Вообще-то у него есть своя койка в командирской палатке, но он предпочитает спать вместе с братвой. Здесь веселее, да и не любит он выделяться. Ну кто он? Да такой же, как все, солдат, только так уж вышло, что его на целый год поставили над ними старшим. Вот и не надо задирать нос – проще надо быть, проще, хотя и нельзя давать повода, чтобы тебе сели на шею. А то какая это будет армия? Тогда разве они построят эту колею? Ну а на сознательность пацанов рассчитывать не приходится. Молодость она и есть молодость. Попадет вожжа под хвост – такое могут учудить! Поэтому, несмотря на свою демократичность, Грачевский старается быть твердым в своих поступках.
В других палатках не лучше. Гогот стоит такой, что хоть «караул» кричи. Вот неугомонные, думает Володька. И это после такого напряженного рабочего дня! Первый раз выдали две нормы за смену, прорубив вместо тридцати шестьдесят метров просеки. Накануне здесь побывал замначальника мехколонны майор Ходенко, который остался недовольным работой отряда. Объявив аврал, он тут же упорхнул куда-то на вертолете. Участков у него много – почитай, по всей тайге разбросаны. Вот и приходится метаться. Москва торопит, Москва жмет, держит стройку в напряжении. Потому и авралы эти, потому и изводят здешние начальники и себя, и подчиненных. А иначе нельзя – весь мир внимательно наблюдает за строительством, ждет, чем вся эта беда закончится.
После завтрака Грачевский построил отряд и стал распределять задания. Каждой бригаде, где были свои вальщики с помощниками, свои сучкорубы и распиловщики, был отведен определенный участок работ. И завизжала тайга истерическими голосами бензопил, застучали топоры… Кто-то валил лес, кто-то очищал их от сучьев, кто-то распиливал хлысты.
– Товарищ старшина! Это что же деется! Мы ж не ишаки… – не успело еще солнце подняться над тайгой, застонал невысокого роста худосочный паренек со странной фамилией Пустоляков. Он уже был весь в мыле, и его глаза были полны не отваги, с какой он вышел на построение, а дикой обреченности.
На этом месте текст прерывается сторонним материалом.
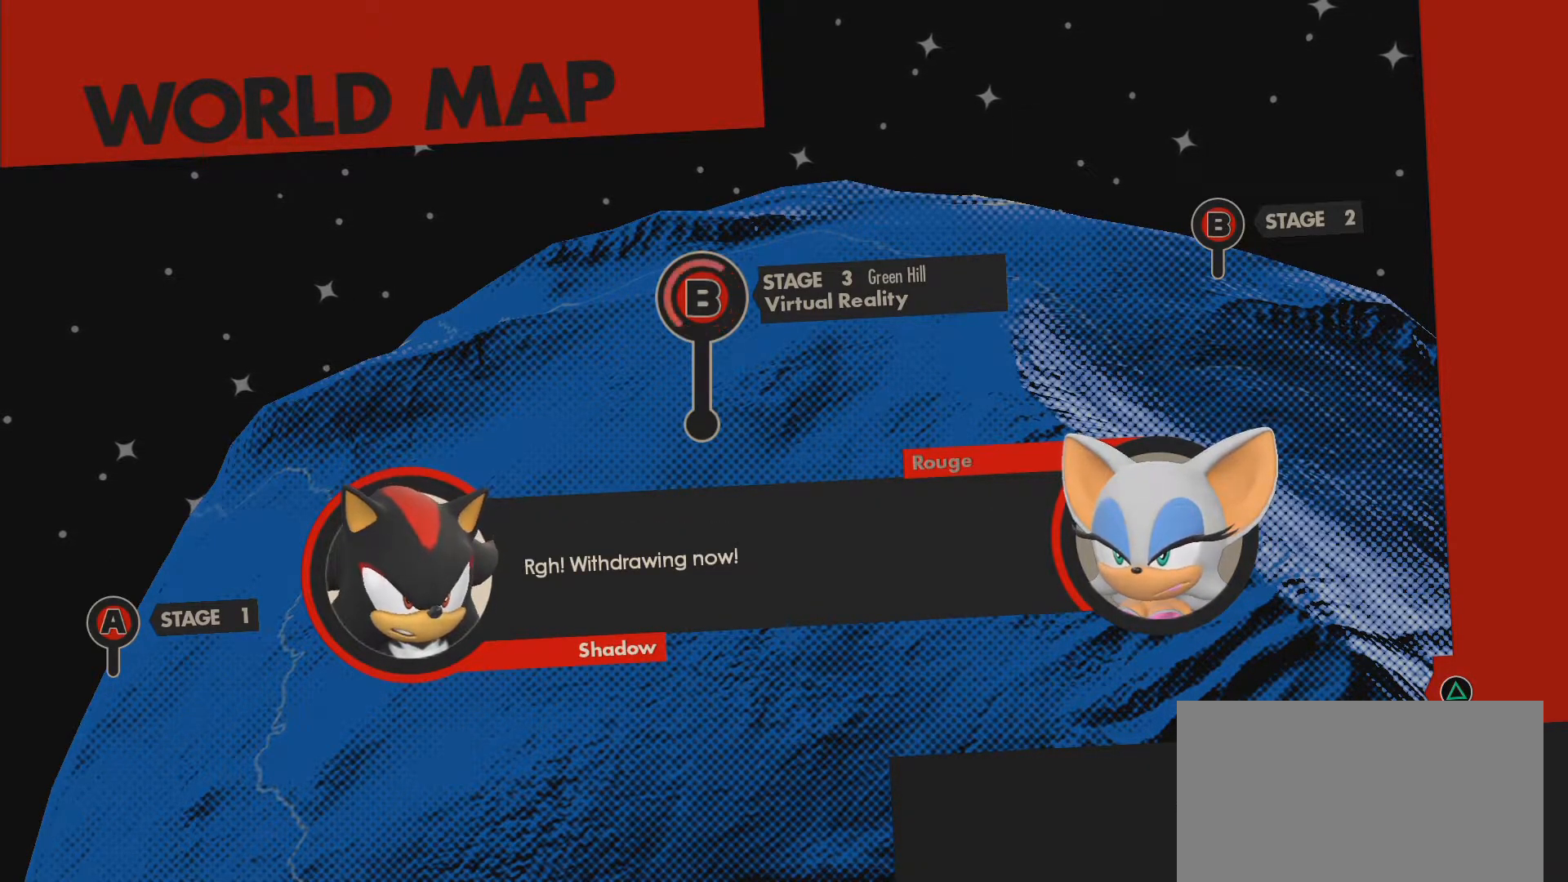
{"buttons": [], "left_stick": "center", "events": []}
Володька, как истинный филолог, как-то попытался добраться до этимологических корней его фамилии, но был не уверен, что ему это удалось. Может, думал он, первоначально она звучала как Пустыляков? От слова пустыляка… Или пустельга – так в старину называли пустоголовых, ничтожных людей. Пустой, значит, пустышка. Хотя такая характеристика его подчиненному рядовому Валерке Пустолякову как-то не подходила. Человек он далеко не пустой – напротив, несмотря на свой затрапезный вид, в нем чувствуется некая внутренняя сила, да и смекалистый он не по годам. А уж об упорстве его и говорить не приходится. Дашь ему задание, так он будет до тех пор солью исходить, пока его не выполнит. Хотя мог порой и погундеть. Но это все так, для порядка…
Все у них только начинается. Конечно, с непривычки тяжко приходится, но с каждым днем пацаны все больше и больше втягиваются в работу. И уже меньше становится стона, меньше слез. Но вот беда: несколько дней назад в отряд прибыло пополнение – трое архаровцев из тех, что недавно вышли с зоны. Те сразу не понравились Володьке. Колючие, психованные, дерзкие, они, казалось, приехали не лямку солдатскую тянуть, а издеваться над народом. С них и пошла вся свистопляска. Работать не работают, зато муть кругами от них идет. То бузу устроят, то командирам нагрубят, а бывало, что и морду кому-то набьют. Собрались в стаю и гоняют пацанов. Те растеряны, защиты у командиров ищут. А что с ними сделаешь? Старшина просил майора Ходенко, чтобы тот перевел этих упырей в другой отряд, а он: сами воспитывайте!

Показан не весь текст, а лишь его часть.